In the continual lobby to limit awards in personal injury cases, one of the most commonly–and dramatically–reported topics is huge punitive damage awards associated with comparatively minor injuries.
The point they’re missing, or at least hoping that you’ll miss, is that the disconnect between the appropriate level of damages and the plaintiff’s actual losses is the whole point. Punitive damages aren’t intended to compensate the victim–that’s what “compensatory” or “actual” damages are for. In fact, in some states a large portion of punitive damages is paid to the state, not to the plaintiff.
Punitive damages are intended to do just exactly what the name implies–punish the defendant so as to make it unprofitable to engage in the kind of dangerous behavior that caused the problem.

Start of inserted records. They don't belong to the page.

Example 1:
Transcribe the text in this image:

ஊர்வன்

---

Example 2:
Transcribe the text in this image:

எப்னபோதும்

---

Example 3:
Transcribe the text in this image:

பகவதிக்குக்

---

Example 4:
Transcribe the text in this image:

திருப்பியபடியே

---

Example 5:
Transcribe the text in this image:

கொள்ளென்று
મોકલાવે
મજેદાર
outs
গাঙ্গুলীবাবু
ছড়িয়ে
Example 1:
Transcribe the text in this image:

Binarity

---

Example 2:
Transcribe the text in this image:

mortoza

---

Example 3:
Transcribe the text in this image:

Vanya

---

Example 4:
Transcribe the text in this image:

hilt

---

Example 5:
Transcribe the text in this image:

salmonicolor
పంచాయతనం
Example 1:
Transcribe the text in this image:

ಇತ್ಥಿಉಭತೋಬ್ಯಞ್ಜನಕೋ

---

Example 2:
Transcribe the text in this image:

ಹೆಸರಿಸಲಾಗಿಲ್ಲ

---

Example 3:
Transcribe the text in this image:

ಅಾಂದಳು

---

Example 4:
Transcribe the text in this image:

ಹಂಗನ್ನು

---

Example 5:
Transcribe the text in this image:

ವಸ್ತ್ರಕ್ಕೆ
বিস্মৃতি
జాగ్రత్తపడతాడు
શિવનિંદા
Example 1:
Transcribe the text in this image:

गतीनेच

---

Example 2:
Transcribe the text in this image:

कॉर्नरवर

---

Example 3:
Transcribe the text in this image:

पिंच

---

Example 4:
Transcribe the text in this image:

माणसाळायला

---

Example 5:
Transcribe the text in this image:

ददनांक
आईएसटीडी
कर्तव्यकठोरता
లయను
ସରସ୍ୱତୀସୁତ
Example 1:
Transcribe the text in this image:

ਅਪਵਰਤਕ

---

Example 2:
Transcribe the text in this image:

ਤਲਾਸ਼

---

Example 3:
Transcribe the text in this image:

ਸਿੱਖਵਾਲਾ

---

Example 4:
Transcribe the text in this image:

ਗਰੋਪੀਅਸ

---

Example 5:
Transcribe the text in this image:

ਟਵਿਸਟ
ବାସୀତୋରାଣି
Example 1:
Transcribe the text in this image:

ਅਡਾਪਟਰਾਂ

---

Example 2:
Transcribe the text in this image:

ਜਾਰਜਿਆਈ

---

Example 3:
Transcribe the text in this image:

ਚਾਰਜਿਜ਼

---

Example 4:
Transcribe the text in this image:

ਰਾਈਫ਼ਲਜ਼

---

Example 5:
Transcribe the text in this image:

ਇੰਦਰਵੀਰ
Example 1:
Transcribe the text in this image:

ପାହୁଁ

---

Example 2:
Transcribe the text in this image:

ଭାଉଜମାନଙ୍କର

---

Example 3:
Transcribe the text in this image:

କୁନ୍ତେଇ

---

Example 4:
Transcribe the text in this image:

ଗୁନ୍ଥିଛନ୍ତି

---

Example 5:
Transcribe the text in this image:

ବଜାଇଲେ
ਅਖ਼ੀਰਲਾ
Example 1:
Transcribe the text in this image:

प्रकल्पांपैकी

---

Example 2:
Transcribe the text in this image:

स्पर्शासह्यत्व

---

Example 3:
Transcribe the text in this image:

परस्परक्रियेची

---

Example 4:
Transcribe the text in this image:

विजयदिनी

Corporations make decisions based in part on a risk analysis–in essence, a determination as to whether it will cost them more to take precautions, or to pay for the harm once the damage is done. Punitive damages discourage that kind of analysis and aim to prevent decisions that put people at risk in the interest of profits.
The recent Vioxx personal injury lawsuit in Texas provides an excellent illustration. The company delayed a change in the drug’s warning labels after it knew the drug could trigger heart attacks and strokes because its executives estimated that the delay would save the company $229 million.

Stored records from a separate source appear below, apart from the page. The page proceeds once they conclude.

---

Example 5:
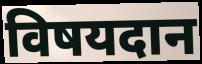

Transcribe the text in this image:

विषयदान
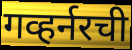
गव्हर्नरची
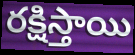
రక్షిస్తాయి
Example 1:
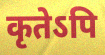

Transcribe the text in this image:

कृतेऽपि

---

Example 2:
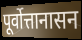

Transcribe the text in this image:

पूर्वोत्तानासन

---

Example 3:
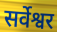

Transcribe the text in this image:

सर्वेश्वर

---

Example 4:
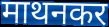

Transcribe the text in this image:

माथनकर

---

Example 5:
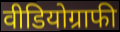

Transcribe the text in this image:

वीडियोग्राफी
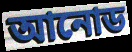
আনোড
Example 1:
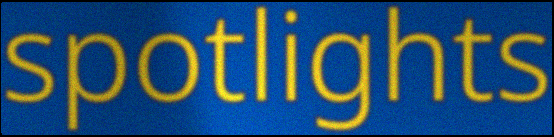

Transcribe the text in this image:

spotlights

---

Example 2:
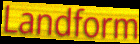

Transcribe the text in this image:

Landform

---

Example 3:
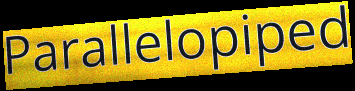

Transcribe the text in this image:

Parallelopiped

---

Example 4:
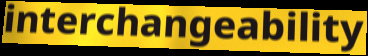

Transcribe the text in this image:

interchangeability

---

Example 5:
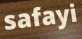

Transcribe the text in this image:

safayi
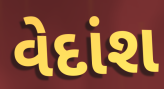
વેદાંશ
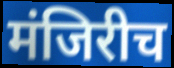
मंजिरीच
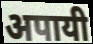
अपायी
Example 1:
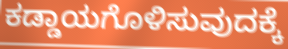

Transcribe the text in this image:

ಕಡ್ಡಾಯಗೊಳಿಸುವುದಕ್ಕೆ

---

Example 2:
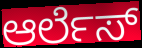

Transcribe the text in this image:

ಆರ್ಲೆಸ್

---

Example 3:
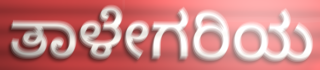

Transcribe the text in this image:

ತಾಳೇಗರಿಯ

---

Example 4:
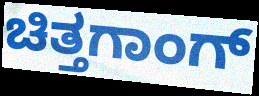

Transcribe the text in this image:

ಚಿತ್ತಗಾಂಗ್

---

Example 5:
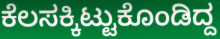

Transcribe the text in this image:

ಕೆಲಸಕ್ಕಿಟ್ಟುಕೊಂಡಿದ್ದ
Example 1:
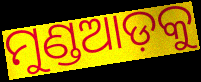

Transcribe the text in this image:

ମୁଣ୍ଡଆଡ଼କୁ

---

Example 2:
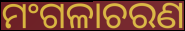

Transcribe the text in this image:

ମଂଗଳାଚରଣ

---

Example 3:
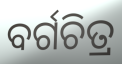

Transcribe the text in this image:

ବର୍ଗଚିତ୍ର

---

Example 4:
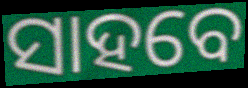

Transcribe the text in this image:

ସାହବେ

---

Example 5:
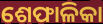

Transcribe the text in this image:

ଶେଫାଳିକା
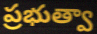
ప్రభుత్వా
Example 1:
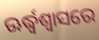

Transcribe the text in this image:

ଊର୍ଦ୍ଧ୍ୱଶ୍ୱାସରେ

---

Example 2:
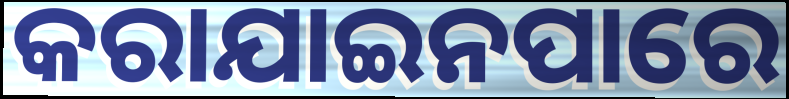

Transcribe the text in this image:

କରାଯାଇନପାରେ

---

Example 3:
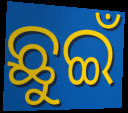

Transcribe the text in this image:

ଛୁଇଁ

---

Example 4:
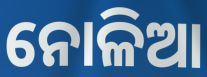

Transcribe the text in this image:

ନୋଳିଆ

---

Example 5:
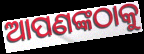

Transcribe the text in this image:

ଆପଣଙ୍କଠାକୁ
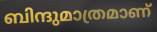
ബിന്ദുമാത്രമാണ്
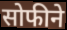
सोफीने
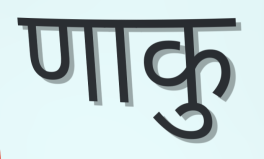
णाकु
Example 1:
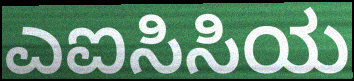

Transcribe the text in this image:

ಎಐಸಿಸಿಯ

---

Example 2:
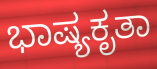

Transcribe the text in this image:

ಭಾಷ್ಯಕೃತಾ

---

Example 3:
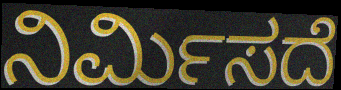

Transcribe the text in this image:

ನಿರ್ಮಿಸದೆ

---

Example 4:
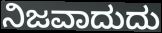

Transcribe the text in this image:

ನಿಜವಾದುದು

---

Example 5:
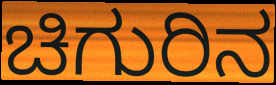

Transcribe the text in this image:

ಚಿಗುರಿನ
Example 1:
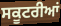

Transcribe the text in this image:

ਸਕੂਟਰੀਆਂ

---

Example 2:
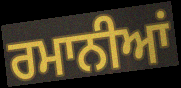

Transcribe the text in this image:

ਰਮਾਨੀਆਂ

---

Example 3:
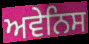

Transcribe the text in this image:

ਅਵੇਨਿਸ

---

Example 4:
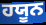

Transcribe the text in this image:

ਹਯੂਨ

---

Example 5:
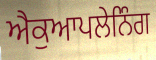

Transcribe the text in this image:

ਐਕੁਆਪਲੇਨਿੰਗ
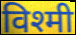
विश्मी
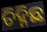
ଚିହ୍ନିଛ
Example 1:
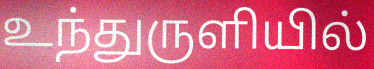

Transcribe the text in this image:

உந்துருளியில்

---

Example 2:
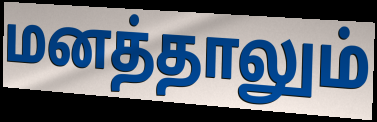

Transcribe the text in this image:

மனத்தாலும்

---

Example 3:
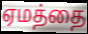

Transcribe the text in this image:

ஏமத்தை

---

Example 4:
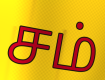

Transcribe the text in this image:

சம்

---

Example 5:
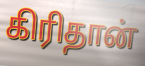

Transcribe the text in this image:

கிரிதான்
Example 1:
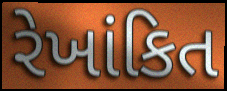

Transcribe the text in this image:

રેખાંકિત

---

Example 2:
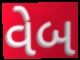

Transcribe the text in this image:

વેબ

The Texas jury wanted to make sure the company didn’t profit from that decision, and so returned a verdict that included $229 million in punitive damages. Unfortunately, Texas law caps punitive damages, and the award will be reduced to less than $2 million, leaving the company to reap hundreds of millions of dollars in profit from its decision to go ahead and let some people die in the interests of higher profit margins.
That’s the kind of thinking that punitive damages are intended to discourage–and the kind that will become more and more routine as states cap punitive damage awards and remove the risk to corporations that knowingly put human safety at risk.